━━ EXTRACTED RECORDS
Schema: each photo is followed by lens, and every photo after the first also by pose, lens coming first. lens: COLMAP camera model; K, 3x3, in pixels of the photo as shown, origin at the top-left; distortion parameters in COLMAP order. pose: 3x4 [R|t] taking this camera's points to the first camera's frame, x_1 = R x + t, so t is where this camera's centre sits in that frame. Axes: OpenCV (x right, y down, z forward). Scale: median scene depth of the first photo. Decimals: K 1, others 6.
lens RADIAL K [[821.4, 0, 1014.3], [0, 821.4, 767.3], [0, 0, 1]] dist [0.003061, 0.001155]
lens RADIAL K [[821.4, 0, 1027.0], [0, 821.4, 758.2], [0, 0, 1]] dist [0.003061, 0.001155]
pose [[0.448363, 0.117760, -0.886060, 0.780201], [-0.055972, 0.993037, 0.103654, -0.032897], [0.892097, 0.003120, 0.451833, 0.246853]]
━━━━
━━ EXTRACTED RECORDS
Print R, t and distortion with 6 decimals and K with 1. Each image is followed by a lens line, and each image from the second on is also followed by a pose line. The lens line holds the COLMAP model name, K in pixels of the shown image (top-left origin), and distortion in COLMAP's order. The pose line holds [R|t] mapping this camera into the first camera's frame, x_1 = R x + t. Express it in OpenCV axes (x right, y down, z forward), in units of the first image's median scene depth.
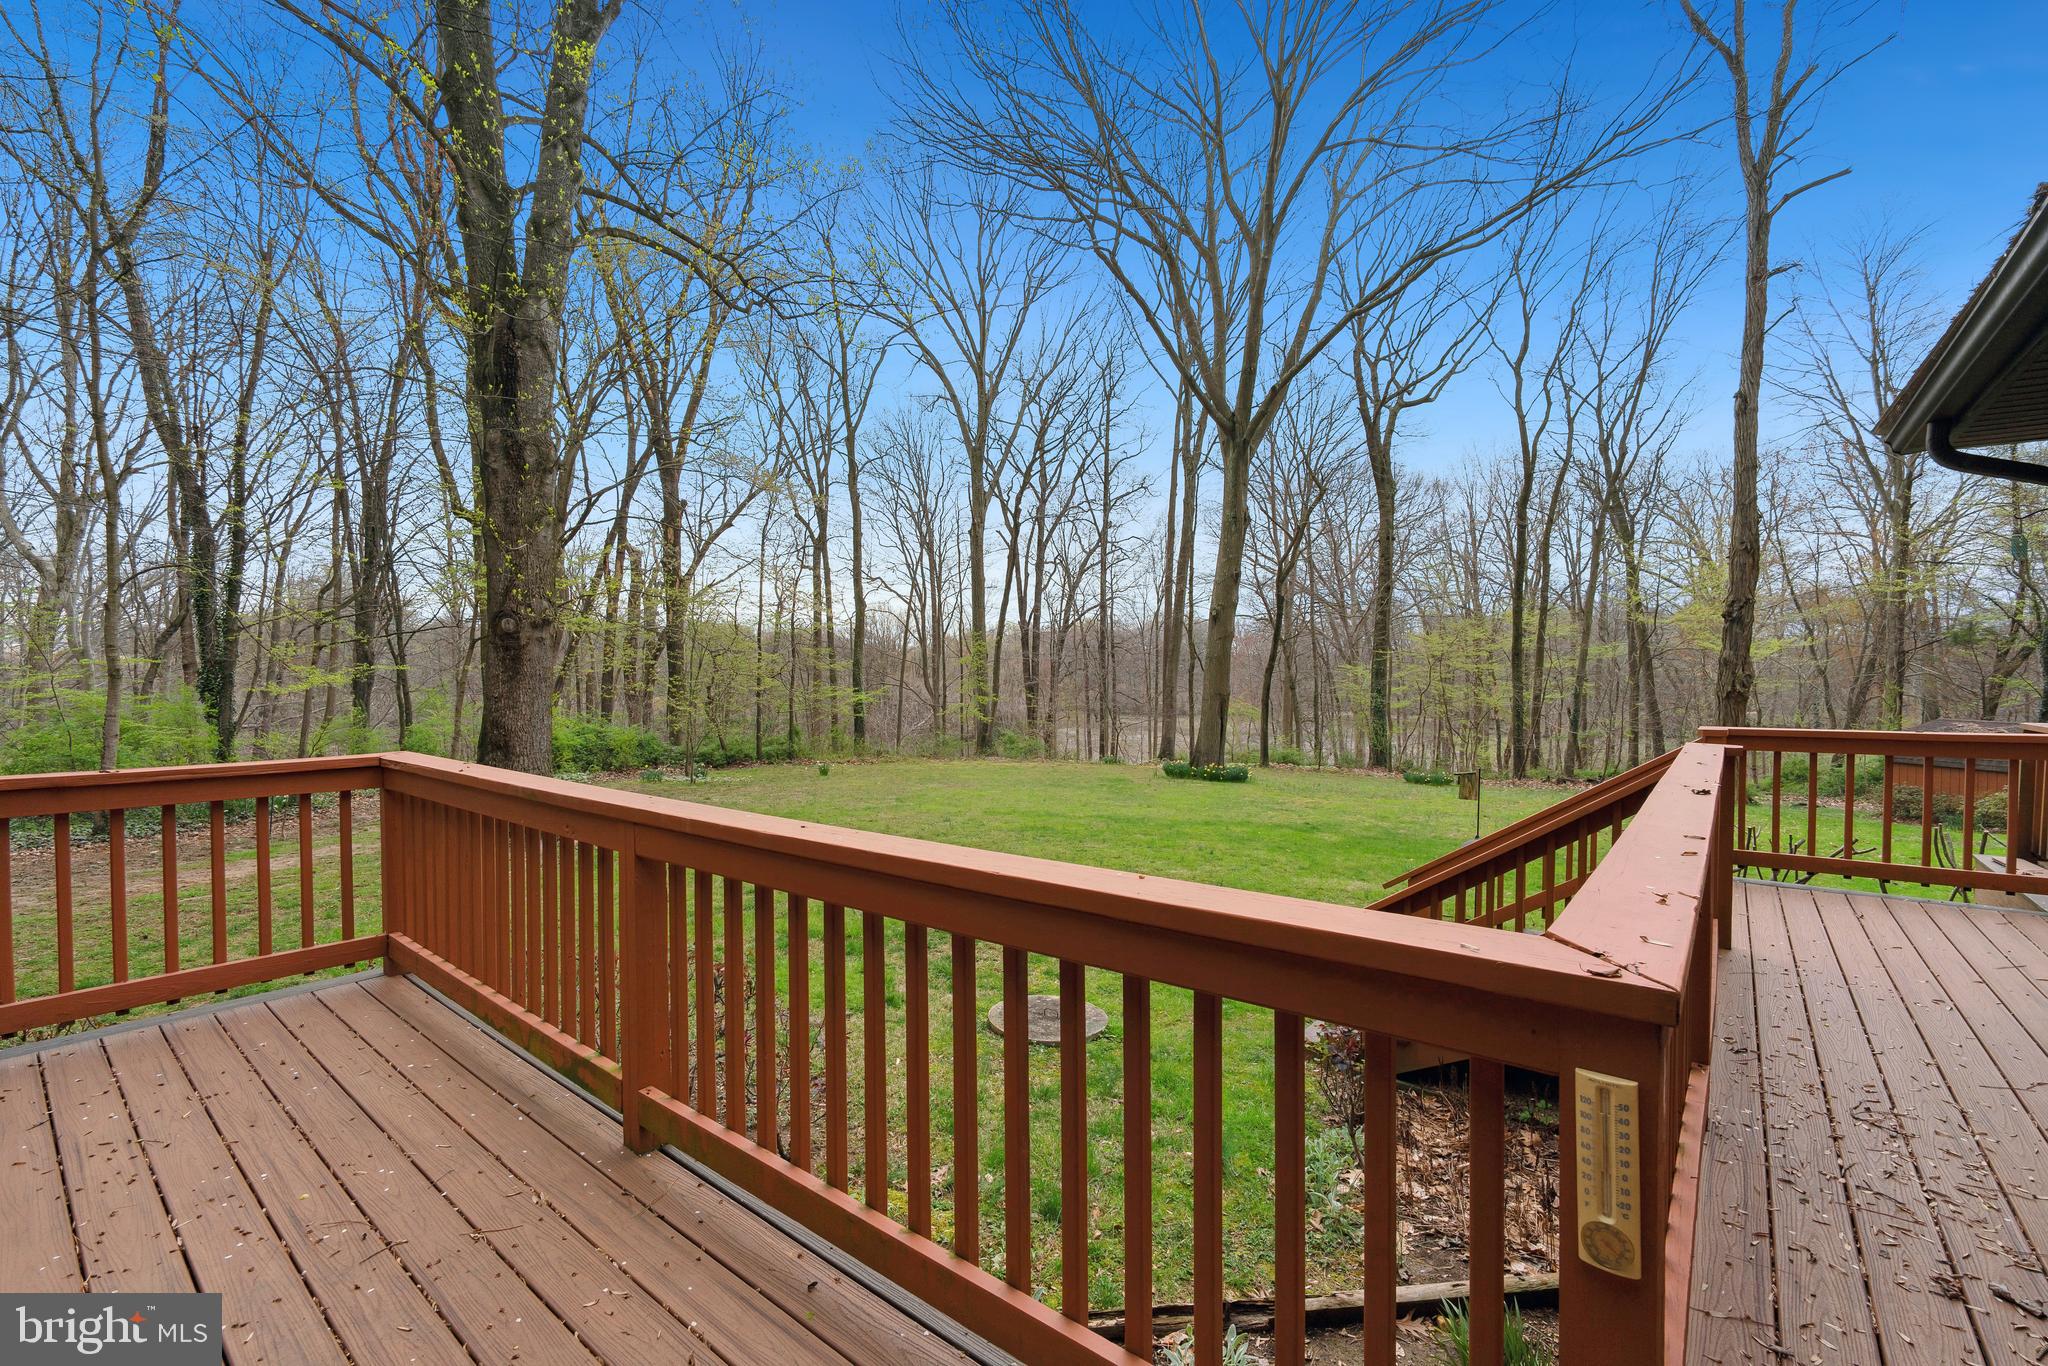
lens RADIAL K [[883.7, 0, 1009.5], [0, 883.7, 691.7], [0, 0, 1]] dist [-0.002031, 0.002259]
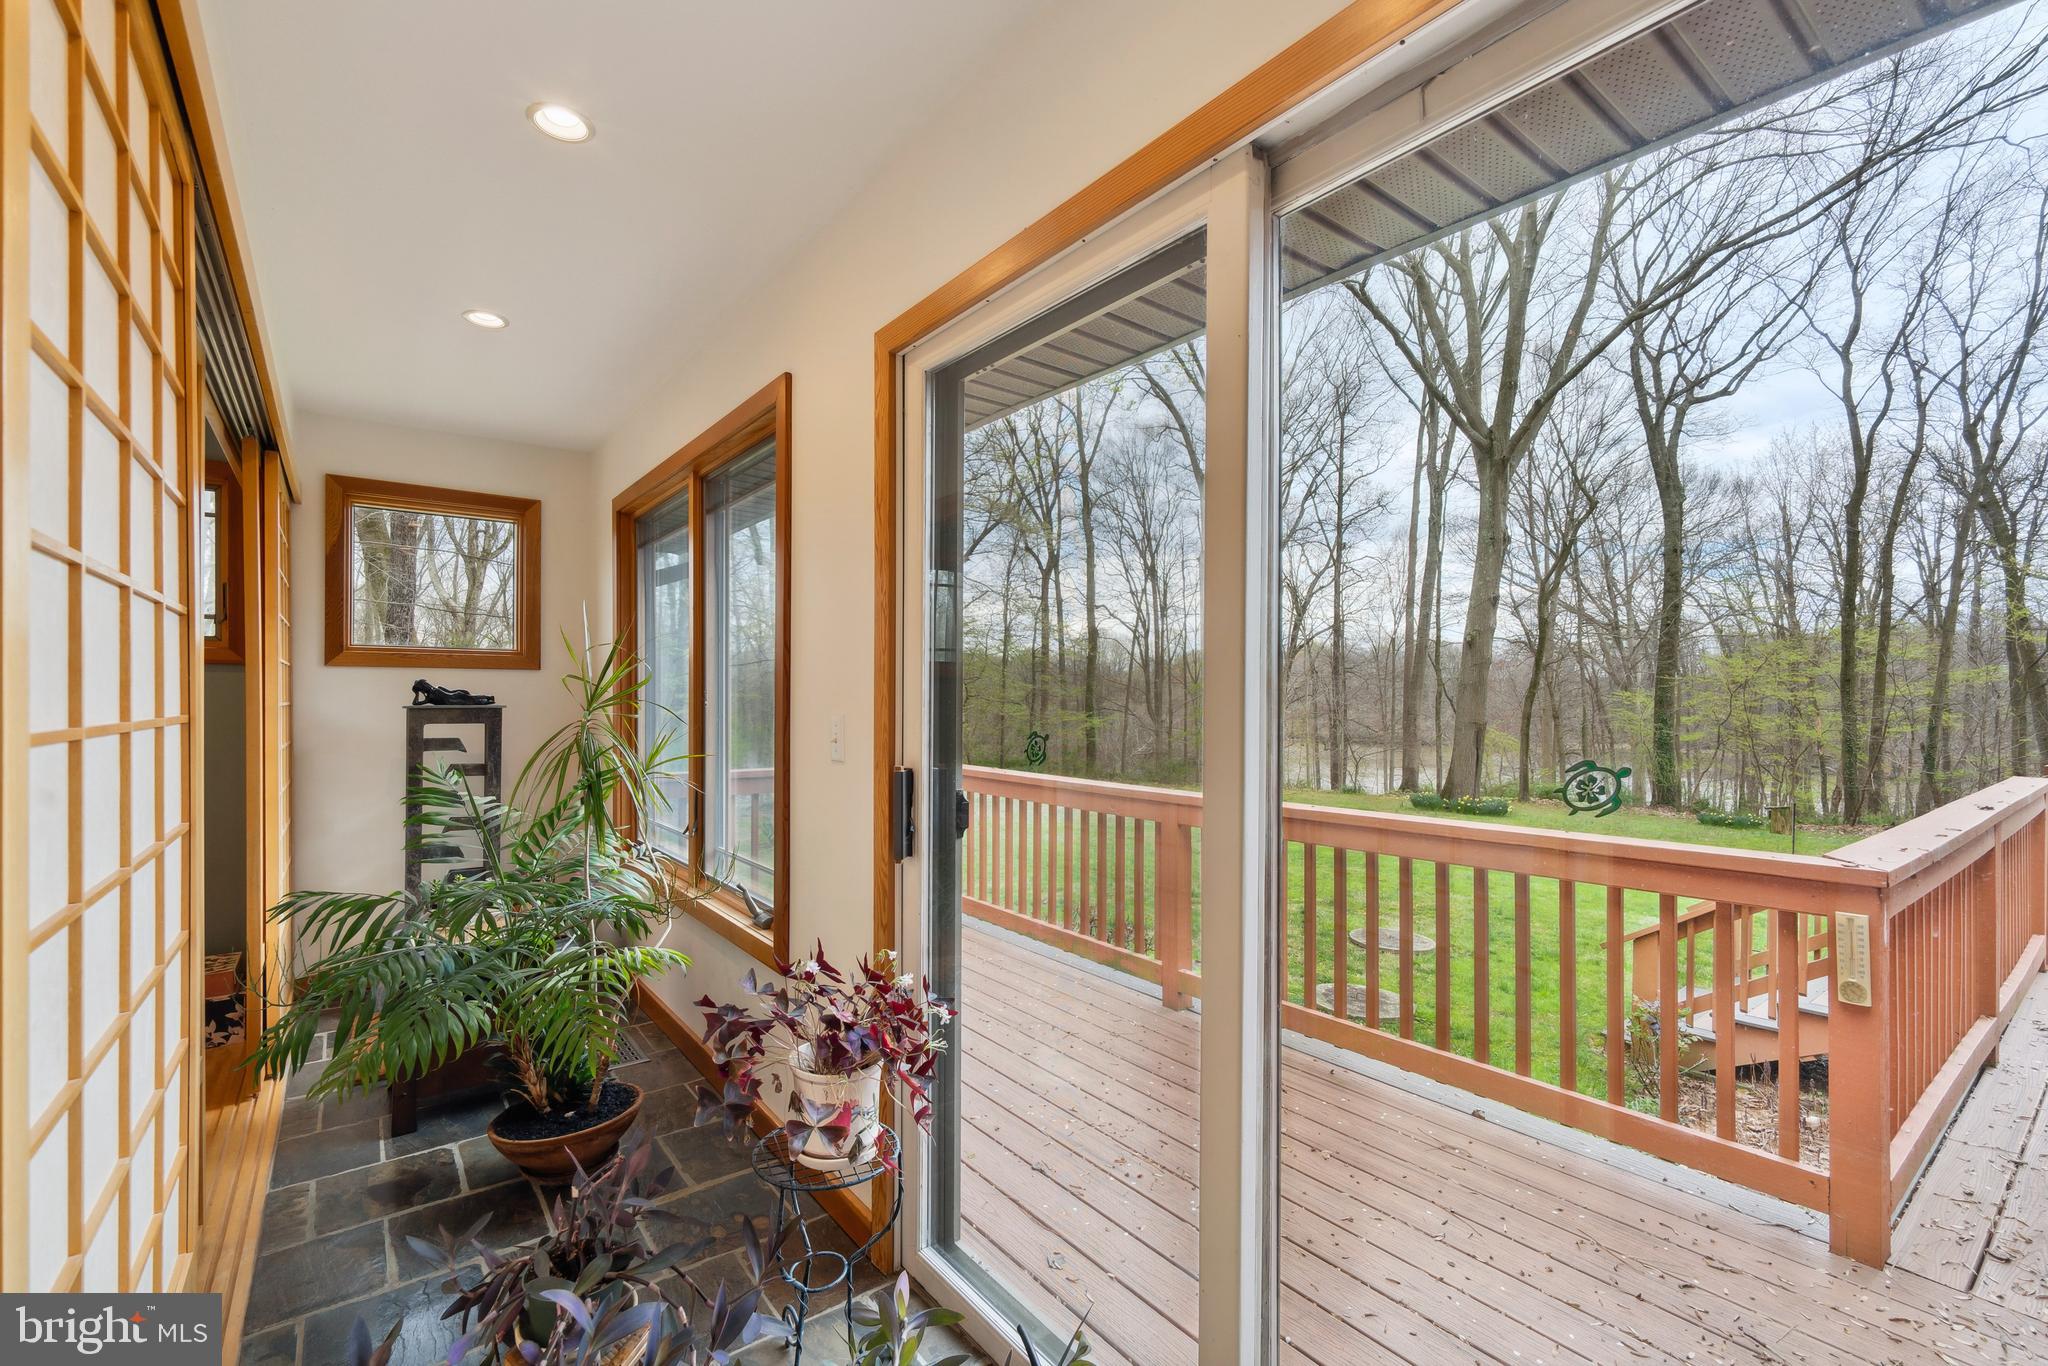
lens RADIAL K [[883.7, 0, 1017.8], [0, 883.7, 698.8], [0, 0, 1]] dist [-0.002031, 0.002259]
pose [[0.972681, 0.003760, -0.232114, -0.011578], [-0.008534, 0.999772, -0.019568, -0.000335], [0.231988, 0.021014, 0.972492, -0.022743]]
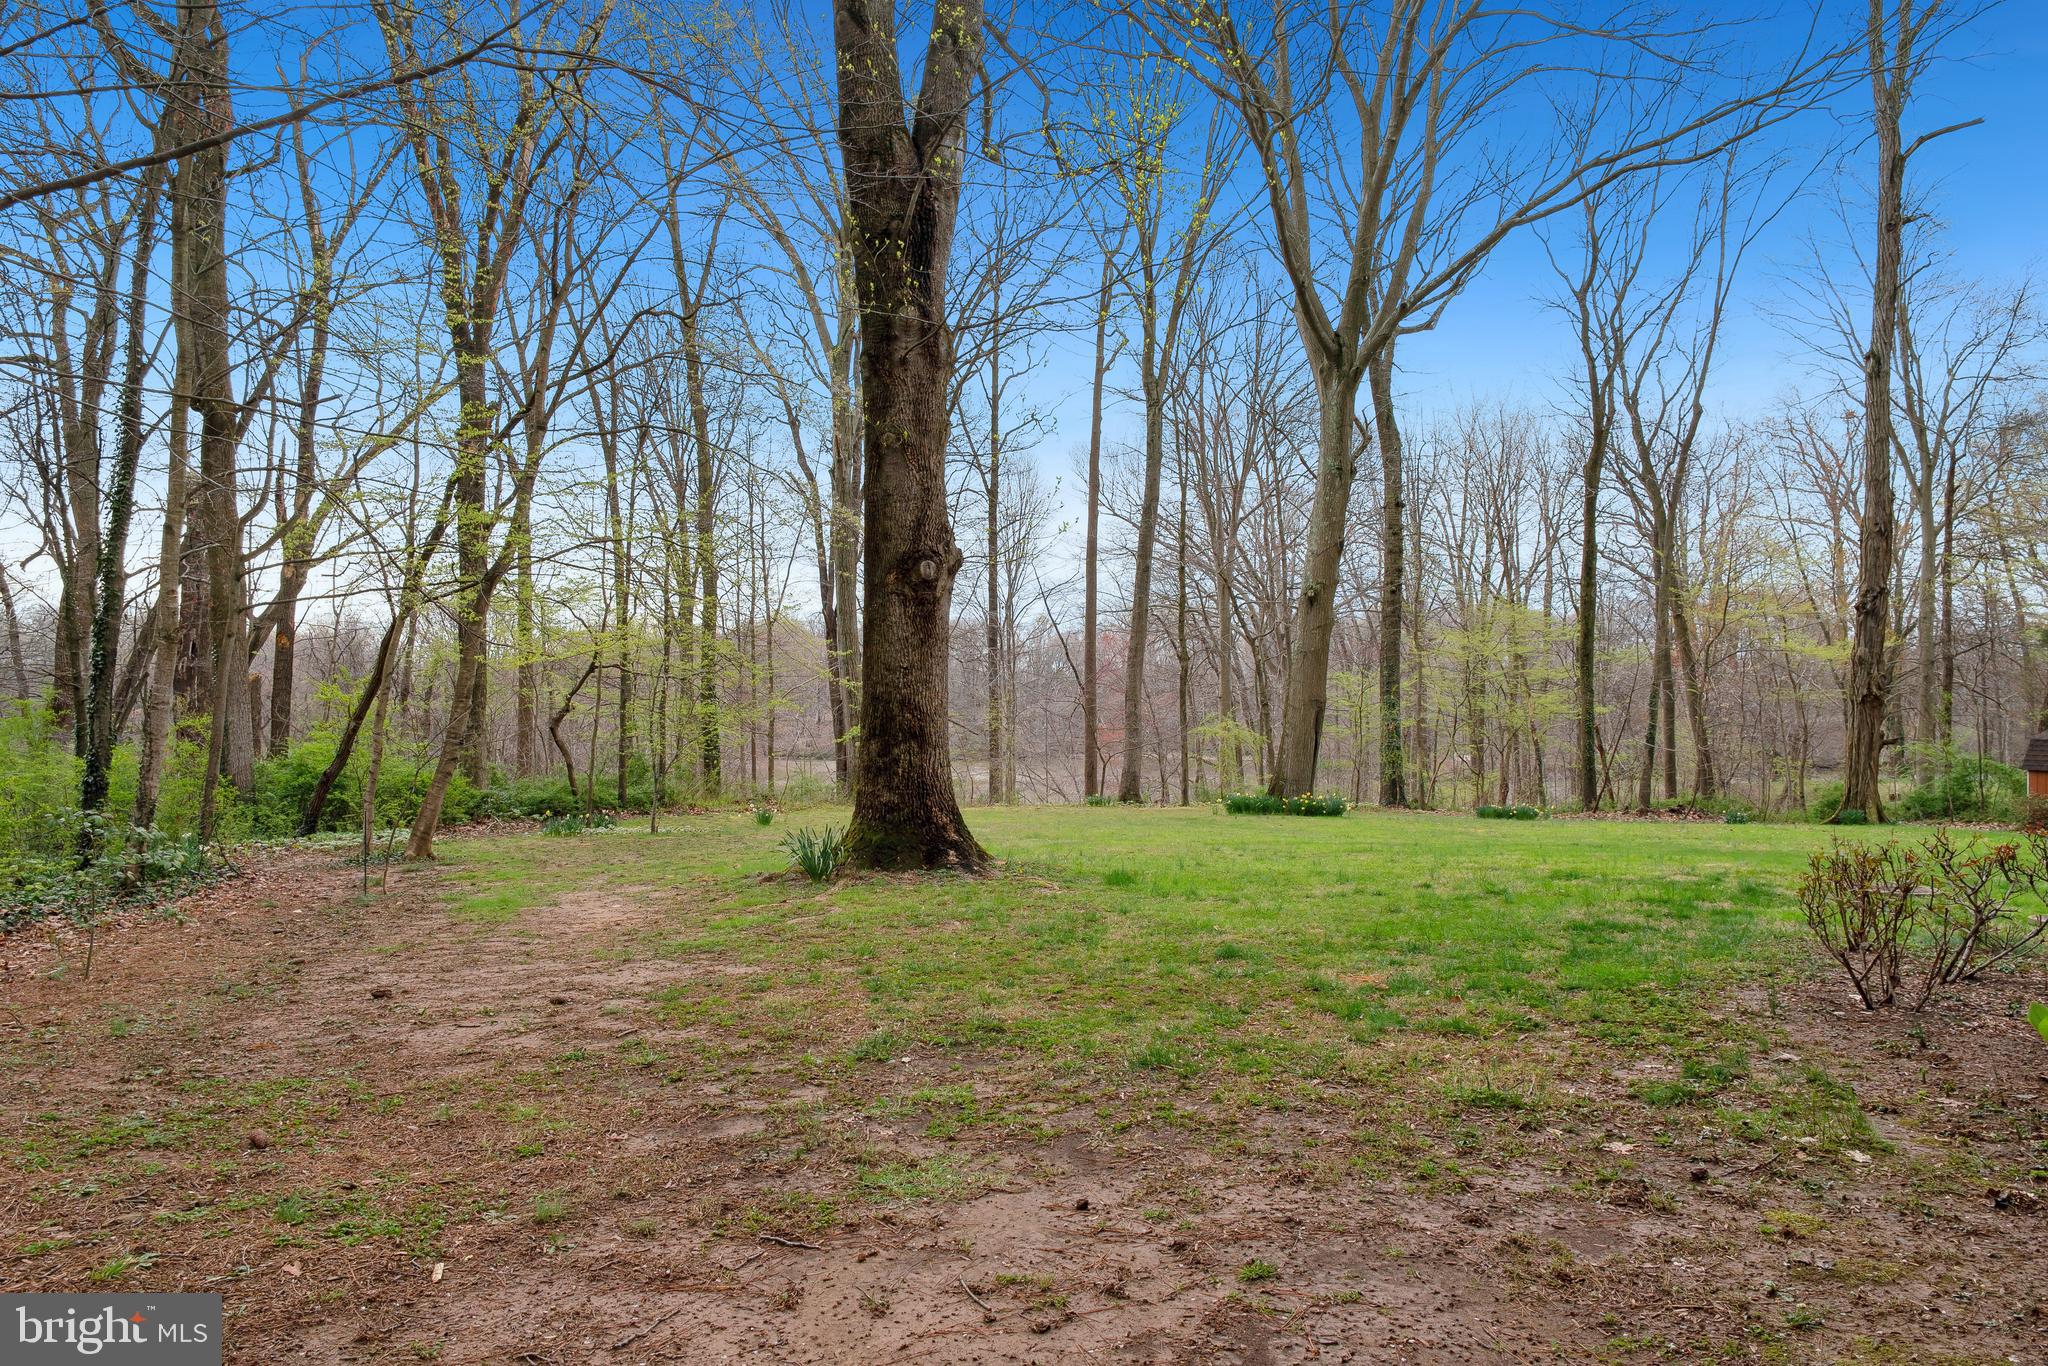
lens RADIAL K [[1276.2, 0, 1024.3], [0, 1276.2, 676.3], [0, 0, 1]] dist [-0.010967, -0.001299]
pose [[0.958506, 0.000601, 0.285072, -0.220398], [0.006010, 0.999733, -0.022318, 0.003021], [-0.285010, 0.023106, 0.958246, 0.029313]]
━━━━
## AIM OF THE TASK:
Express the records starting at the line that contains "Schema: each photo" and ending at the line that contains "0.003120, 0.451833, 0.246853]]" as a two-column CSV with the header input,output. Give one row per record, with its text under input and its answer under output, each in a single quoted field with line breaks turned into spaces.

## ANSWER SECTION:
input,output
"Schema: each photo is followed by lens, and every photo after the first also by pose, lens coming first. lens: COLMAP camera model; K, 3x3, in pixels of the photo as shown, origin at the top-left; distortion parameters in COLMAP order. pose: 3x4 [R|t] taking this camera's points to the first camera's frame, x_1 = R x + t, so t is where this camera's centre sits in that frame. Axes: OpenCV (x right, y down, z forward). Scale: median scene depth of the first photo. Decimals: K 1, others 6.","lens RADIAL K [[821.4, 0, 1014.3], [0, 821.4, 767.3], [0, 0, 1]] dist [0.003061, 0.001155] lens RADIAL K [[821.4, 0, 1027.0], [0, 821.4, 758.2], [0, 0, 1]] dist [0.003061, 0.001155] pose [[0.448363, 0.117760, -0.886060, 0.780201], [-0.055972, 0.993037, 0.103654, -0.032897], [0.892097, 0.003120, 0.451833, 0.246853]]"